*Your assignment*:
Check each line of the listing below for the string "wire", and copy the ones that have it.

*****

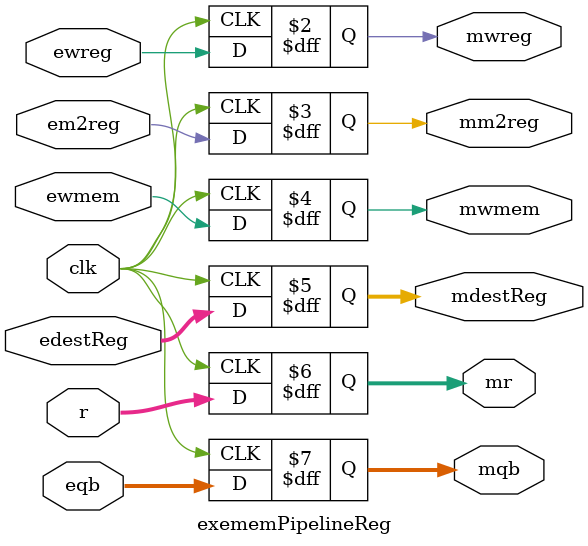
<source format=v>
`timescale 1ns / 1ps
module exememPipelineReg(
    input clk,                 //clk sig
    input ewreg,               //write to register control
    input em2reg,              //memory to register control
    input ewmem,               //write to memory control
    input [4:0] edestReg,      //dest reg
    input [31:0] r,            //alu result
    input [31:0] eqb,          //data to write to mem

    output reg mwreg,          //write to register control
    output reg mm2reg,         //memory to register control
    output reg mwmem,          //write to memory control
    output reg [4:0] mdestReg, //dest reg
    output reg [31:0] mr,      //alu result
    output reg [31:0] mqb      //data to write to mem
);
    //set vals
    always @(posedge clk) begin
        mwreg     <= ewreg;
        mm2reg    <= em2reg;
        mwmem     <= ewmem;
        mdestReg  <= edestReg;
        mr        <= r;
        mqb       <= eqb;
    end

endmodule

</source>
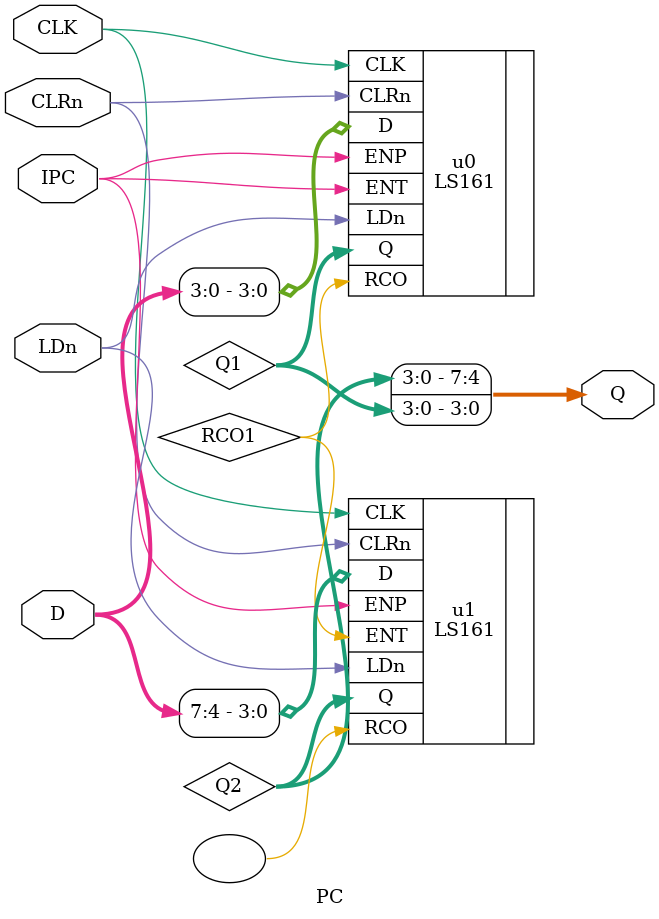
<source format=v>
module PC(
    input wire CLK,
    input wire IPC,
    input wire LDn,
    input wire [7:0] D,
    input wire CLRn,
    output wire [7:0] Q
    );
    wire [3:0] Q1, Q2;   // ·Ö±ð±íÊ¾µÍ4Î»ºÍ¸ß4Î»
    wire RCO1;           // µÚÒ»¿é LS161 µÄ½øÎ»ÐÅºÅ

    // Êä³ö Q ÊÇ¸ßÎ»ºÍµÍÎ»µÄ×éºÏ
    assign Q = {Q2, Q1};

    // µÍ4Î»¼ÆÊýÆ÷
    LS161 u0 (
        .CLK(CLK),
        .CLRn(CLRn),
        .LDn(LDn),
        .D(D[3:0]),      // µÍ4Î»ÊäÈë
        .ENP(IPC),       // Ê¹ÄÜ
        .ENT(IPC),       // Ê¹ÄÜ¼ÆÊý
        .Q(Q1),          // Êä³öµÍ4Î»
        .RCO(RCO1)       // µÍÎ»½øÎ»ÐÅºÅ
    );

    // ¸ß4Î»¼ÆÊýÆ÷
    LS161 u1 (
        .CLK(CLK),
        .CLRn(CLRn),
        .LDn(LDn),
        .D(D[7:4]),      // ¸ß4Î»ÊäÈë
        .ENP(IPC),       // ¸ßÎ»²¿·ÖÍ¬ÑùÊ¹ÄÜ
        .ENT(RCO1),      // ÓÉµÍÎ»µÄ½øÎ»ÐÅºÅ¾ö¶¨ÊÇ·ñµÝÔö
        .Q(Q2),          // Êä³ö¸ß4Î»
        .RCO()           // ¸ßÎ»µÄ½øÎ»ÐÅºÅ¿ÉÒÔºöÂÔ£¬ÒòÎªÖ»ÐèÒª8Î»¼ÆÊý
    );

endmodule

</source>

*****

*Completed task*:
    input wire CLK,
    input wire IPC,
    input wire LDn,
    input wire [7:0] D,
    input wire CLRn,
    output wire [7:0] Q
    wire [3:0] Q1, Q2;   // ·Ö±ð±íÊ¾µÍ4Î»ºÍ¸ß4Î»
    wire RCO1;           // µÚÒ»¿é LS161 µÄ½øÎ»ÐÅºÅ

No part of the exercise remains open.